# [PROBLEMS AND TASKS]
1. Answer these from the film review excerpt:
(a) Who directed the film?
(b) What color is the parasol Mrs. Winkle opens in Slocum's factory?
(c) Which instrument is heard when Mrs. Winkle dynamites the safe?
2. Carry on the review of the silent film Father and Son from the point where it stops, keeping its voice and style.

Director Arthur H. Fleming (never famous enough to merit a wax likeness) stages the feud inside sets that reek of nickelodeon make-believe: brine vats painted the color of oxidised copper, conveyor belts operated by shoeshine boys in newsboy caps, office safes the size of Fiat 500s. Yet within these cardboard confines he conjures a Boschian universe where every gherkin is a potential grenade. The first time Mrs. Winkle (Mabel Montgomery, channeling Sarah Bernhardt by way of Delancey Street) glides into Slocum’s factory, her crimson parasol pops open like a drop of blood in a martini glass. You know the war is on.

A Safecracking Ballet

Silent-era critics loved to praise “the poetry of machinery,” but Father and Son prefers the burlesque of machinery. When Mrs. Winkle dynamites Slocum’s safe, the explosion is not a cataclysm but a sneeze: the door yawns open, ledgers flutter out like pigeons, and she scoops them up with the nonchalance of a society matron collecting calling cards. The moment is scored—if one can speak of scoring when the projector clatters like a threshing machine—by the squeal of a piccolo in the theater’s pit orchestra, turning industrial espionage into a jaunty cakewalk.

Data extracted from a collection
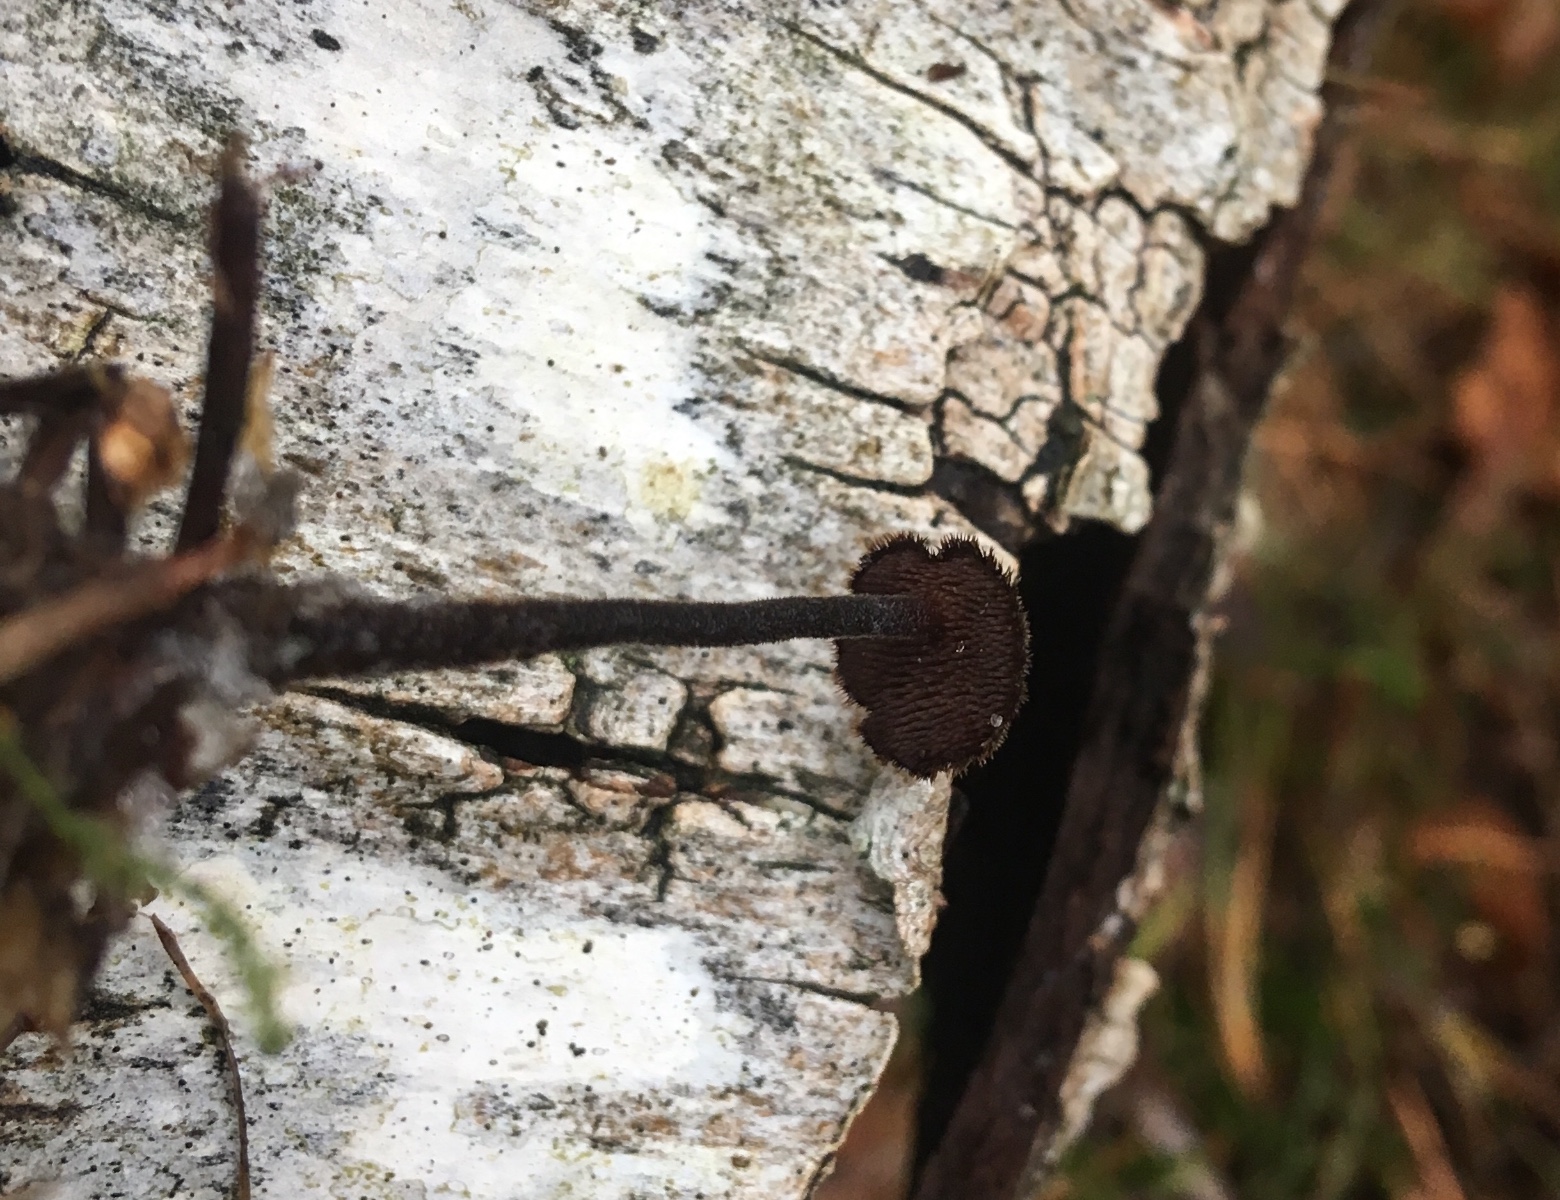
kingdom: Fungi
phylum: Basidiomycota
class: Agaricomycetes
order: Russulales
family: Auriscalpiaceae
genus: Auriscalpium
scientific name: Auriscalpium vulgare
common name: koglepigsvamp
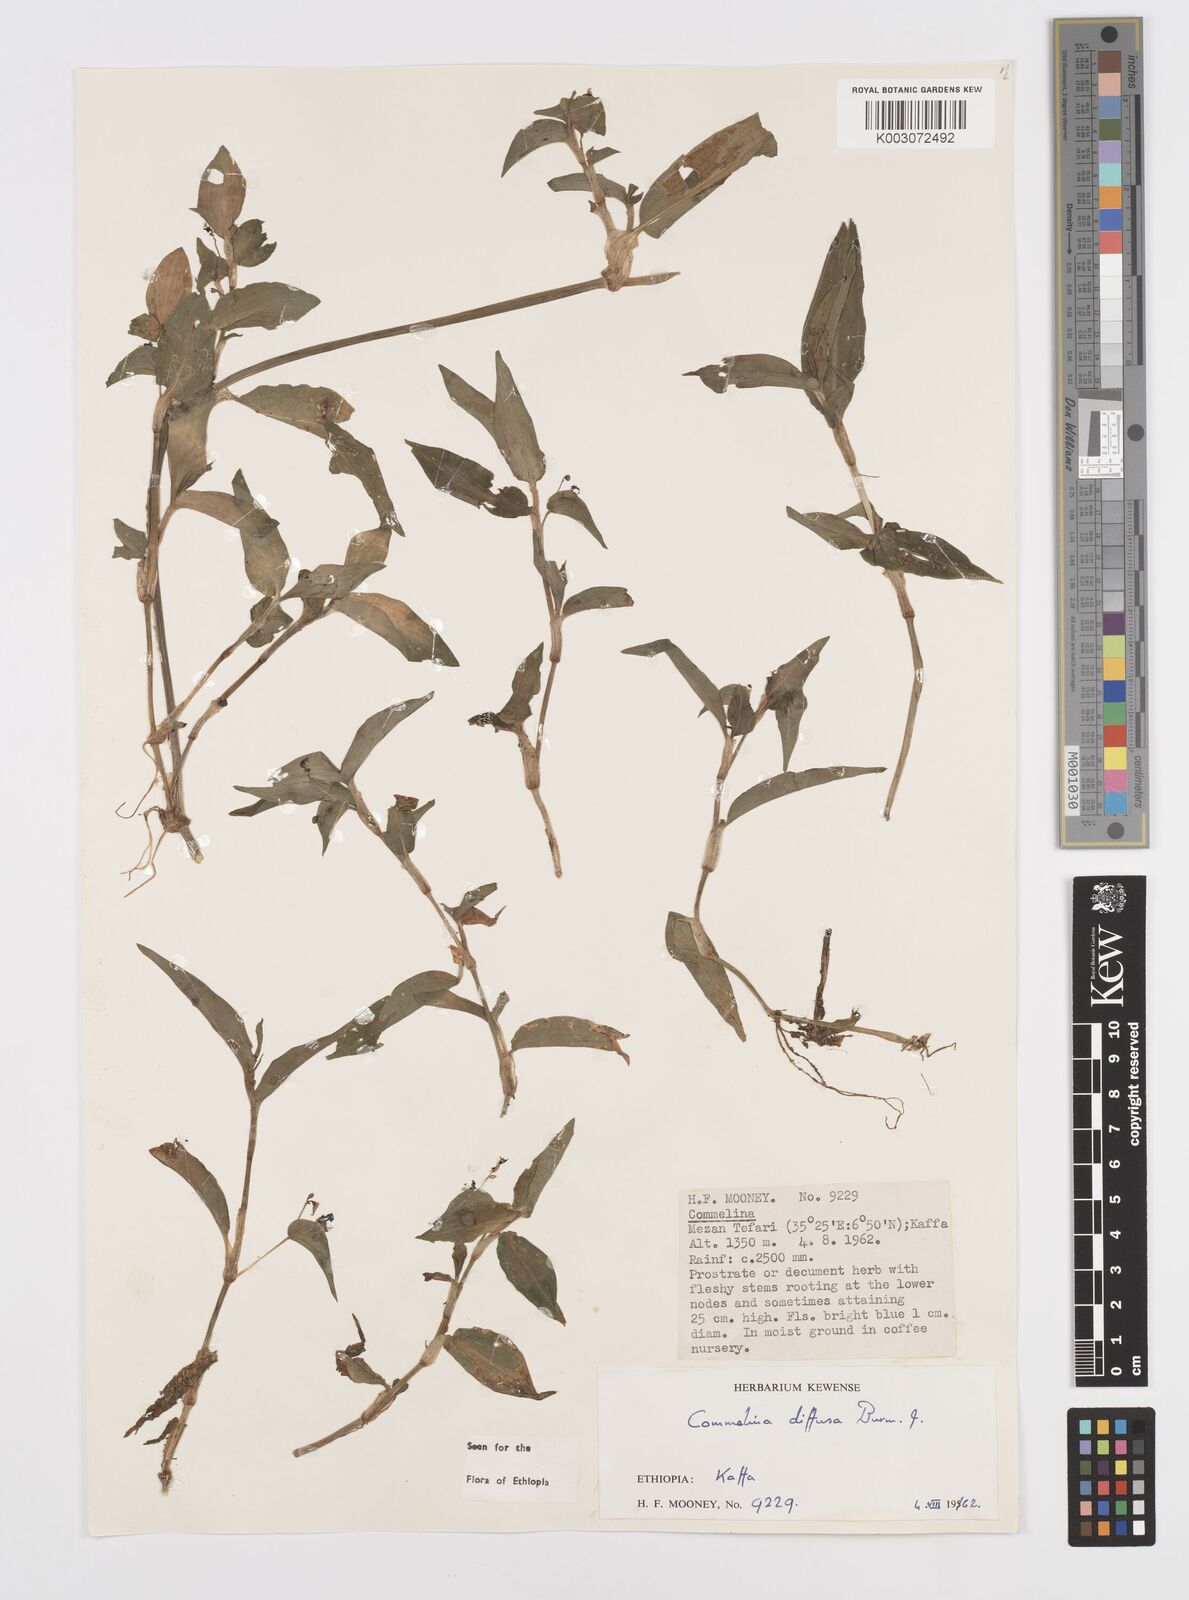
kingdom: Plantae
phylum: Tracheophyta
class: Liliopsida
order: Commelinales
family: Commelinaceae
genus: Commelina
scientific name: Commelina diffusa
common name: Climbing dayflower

# [ANSWERS PER TASK]
1.
(a) Arthur H. Fleming
(b) Crimson
(c) A piccolo in the theater's pit orchestra

2.
Compare this to the siege of Quebec in Wolfe; or, The Conquest of Quebec, where cannons belch real smoke and death arrives with a thud. Father and Son proposes that the real slaughter is reputational; a recipe for bread-and-butter pickles can wound deeper than grapeshot. The film’s macrocosm is a ledger sheet; its microcosm, a cucumber seed.

Oedipus in Brine

Enter Andy Slocum (Gladden James, a face so forgettable it loops back to iconic). He is ordered to infiltrate Winkle’s plant, but instead infiltrates Matilda’s heart—a girl whose surname is both birthright and curse. Their courtship unfolds in the sterilised twilight of the packing floor, amid mason jars glowing like cathedral windows. The first time they kiss, a suspended conveyor belt dumps a crate of dill spears, scattering green commas across the concrete. The metaphor is blatant and beautiful: love disrupts the assembly line.

Andy’s confession of true identity arrives not as soliloquy but as stammer, printed on an intertitle whose serif letters tremble: “I—I am Slocum.” Matilda’s response is a single teardrop that lands on a pickle label, warping the ink until the word “PURE” resembles “PAIN.” In an era when melodrama soaked every frame, the moment is startlingly minimalist—more Bresson than Griffith.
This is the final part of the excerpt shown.